Suppose we have a client who hands us 24 bank statements at the year end. We have a working optical character recognition system which can process these rapidly. Sometimes the narrative on the statements will be useless, so we will need to type it in. We have a narrative prediction and overtyping system which can speed things up.
This system is very useful for an elite of experienced accountants to use, but what about junior trainees? Suppose that the client registers for VAT, and starts bringing in 6 bank statements per quarter? Suppose that some statements are torn and won’t go through the scanner? Suppose that there is a queue to use the OCR scanner, or suppose we just cannot be bothered?

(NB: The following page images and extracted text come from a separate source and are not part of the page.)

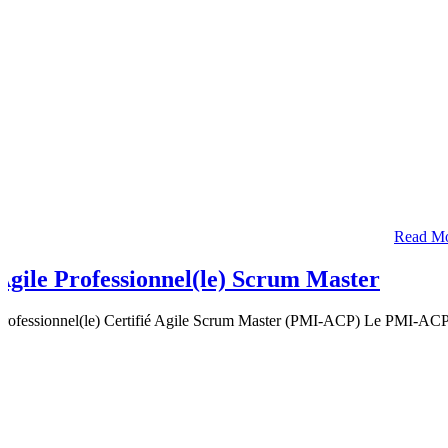
Read M
Agile Professionnel(le) Scrum Master
Professionnel(le) Certifié Agile Scrum Master (PMI-ACP) Le PMI-ACP est l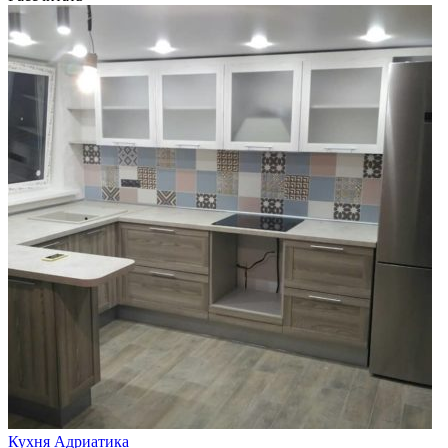
Кухня Адриатика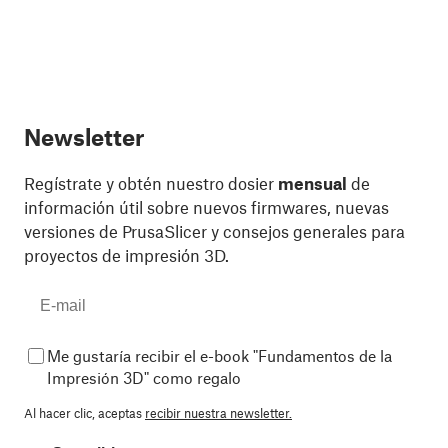
Newsletter
Regístrate y obtén nuestro dosier
mensual
de
información útil sobre nuevos firmwares, nuevas
versiones de PrusaSlicer y consejos generales para
proyectos de impresión 3D.
Me gustaría recibir el e-book "Fundamentos de la
Impresión 3D" como regalo
Al hacer clic, aceptas
recibir nuestra newsletter.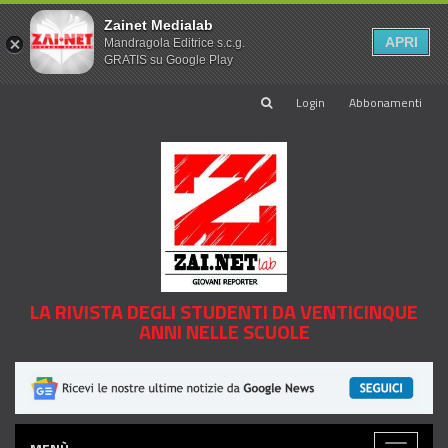
Zainet Medialab
APRI
Mandragola Editrice s.c.g.
GRATIS su Google Play
Login
Abbonamenti
LA RIVISTA DEGLI STUDENTI DA VENTICINQUE
ANNI NELLE SCUOLE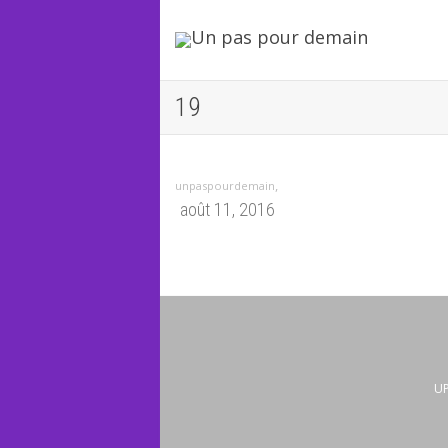
19
,
unpaspourdemain
août 11, 2016
UP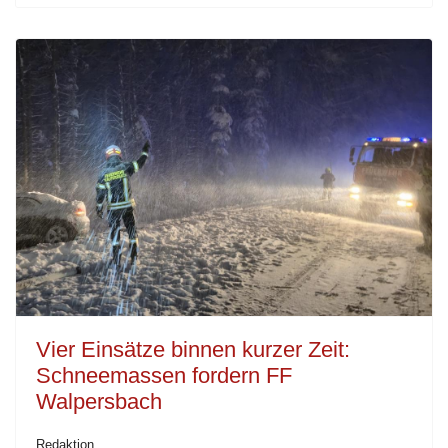
Vier Einsätze binnen kurzer Zeit:
Schneemassen fordern FF
Walpersbach
Redaktion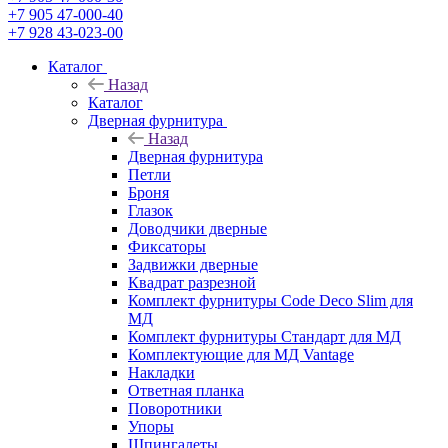
+7 905 47-000-40
+7 928 43-023-00
Каталог
Назад
Каталог
Дверная фурнитура
Назад
Дверная фурнитура
Петли
Броня
Глазок
Доводчики дверные
Фиксаторы
Задвижки дверные
Квадрат разрезной
Комплект фурнитуры Code Deco Slim для
МД
Комплект фурнитуры Стандарт для МД
Комплектующие для МД Vantage
Накладки
Ответная планка
Поворотники
Упоры
Шпингалеты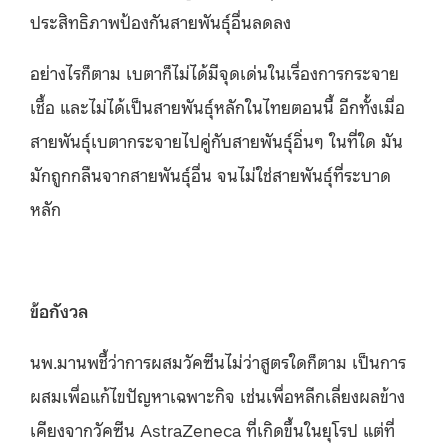
ประสิทธิภาพป้องกันสายพันธุ์อื่นลดลง
อย่างไรก็ตาม เบตาก็ไม่ได้มีจุดเด่นในเรื่องการกระจาย
เชื้อ และไม่ได้เป็นสายพันธุ์หลักในไทยตอนนี้ อีกทั้งเมื่อ
สายพันธุ์เบตากระจายไปคู่กับสายพันธุ์อิ่นๆ ในที่ใด มัน
มักถูกกลืนจากสายพันธุ์อื่น จนไม่ใช่สายพันธุ์ที่ระบาด
หลัก
ข้อกังวล
นพ.มานพชี้ว่าการผสมวัคซีนไม่ว่าสูตรใดก็ตาม เป็นการ
ผสมเพื่อแก้ไขปัญหาเฉพาะกิจ เช่นเพื่อหลีกเลี่ยงผลข้าง
เคียงจากวัคซีน AstraZeneca ที่เกิดขึ้นในยุโรป แต่ที่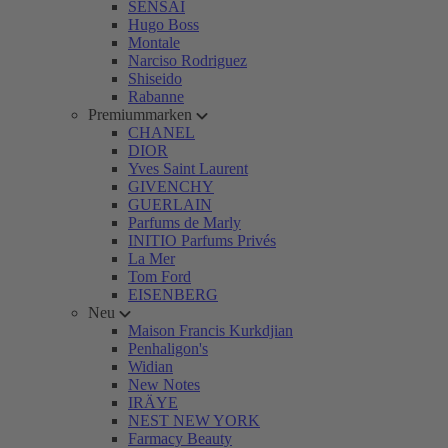
SENSAI
Hugo Boss
Montale
Narciso Rodriguez
Shiseido
Rabanne
Premiummarken
CHANEL
DIOR
Yves Saint Laurent
GIVENCHY
GUERLAIN
Parfums de Marly
INITIO Parfums Privés
La Mer
Tom Ford
EISENBERG
Neu
Maison Francis Kurkdjian
Penhaligon's
Widian
New Notes
IRÄYE
NEST NEW YORK
Farmacy Beauty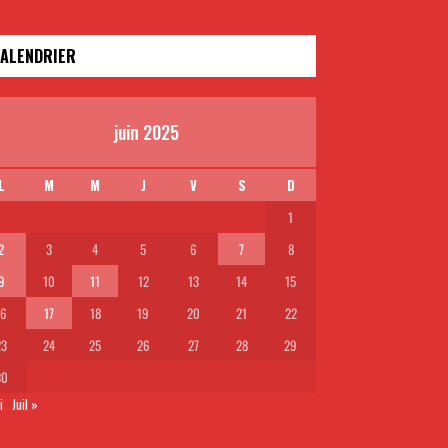
ALENDRIER
juin 2025
L
M
M
J
V
S
D
1
2
3
4
5
6
7
8
9
10
11
12
13
14
15
16
17
18
19
20
21
22
23
24
25
26
27
28
29
30
i
Juil »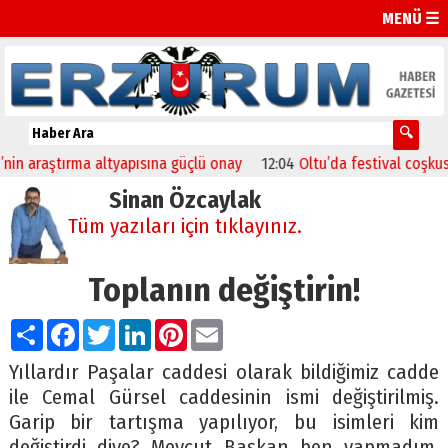
MENÜ ☰
araştırma altyapısına güçlü onay
12:04
Oltu’da festival coşkusu kon
Sinan Özcaylak
Tüm yazıları için tıklayınız.
Toplanın değiştirin!
Paylaş
Facebook
Twitter
LinkedIn
Pinterest
Email
Yıllardır Paşalar caddesi olarak bildiğimiz cadde
ile Cemal Gürsel caddesinin ismi değiştirilmiş.
Garip bir tartışma yapılıyor, bu isimleri kim
değiştirdi diye? Mevcut Başkan ben yapmadım,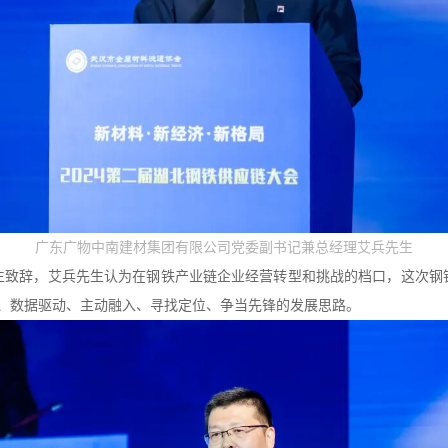
广东广物中南建材集团有限公司党委副书记兼总经理艾兵先生
生致辞，艾兵先生认为在钢铁产业链企业经营转型和挑战的档口，这次钢
量、数据驱动、主动融入、寻找定位、争当先锋的发展思路。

To simulate the likely usage of OCR in a typical accountant’s office, we are going to prohibit the use of OCR for runs of less than 7 bank statements. We will then be forced to type it all in, but we can still use narrative prediction and correction. In addition, with smallish batches of 7-11 bank statements where we do use OCR, we are likely to scan dates and numbers only, and use narrative prediction for the narrative.
This will encourage us to develop a balanced OCR system which is not just a fair weather friend. Our alternative systems will be inspired by seeing an OCR system in action, and will be designed to be almost competitive with it. We will have an OCR-equivalent level of ambition. Tactically, we will be slightly less competitive, but strategically, we will aim to be better and are likely to succeed.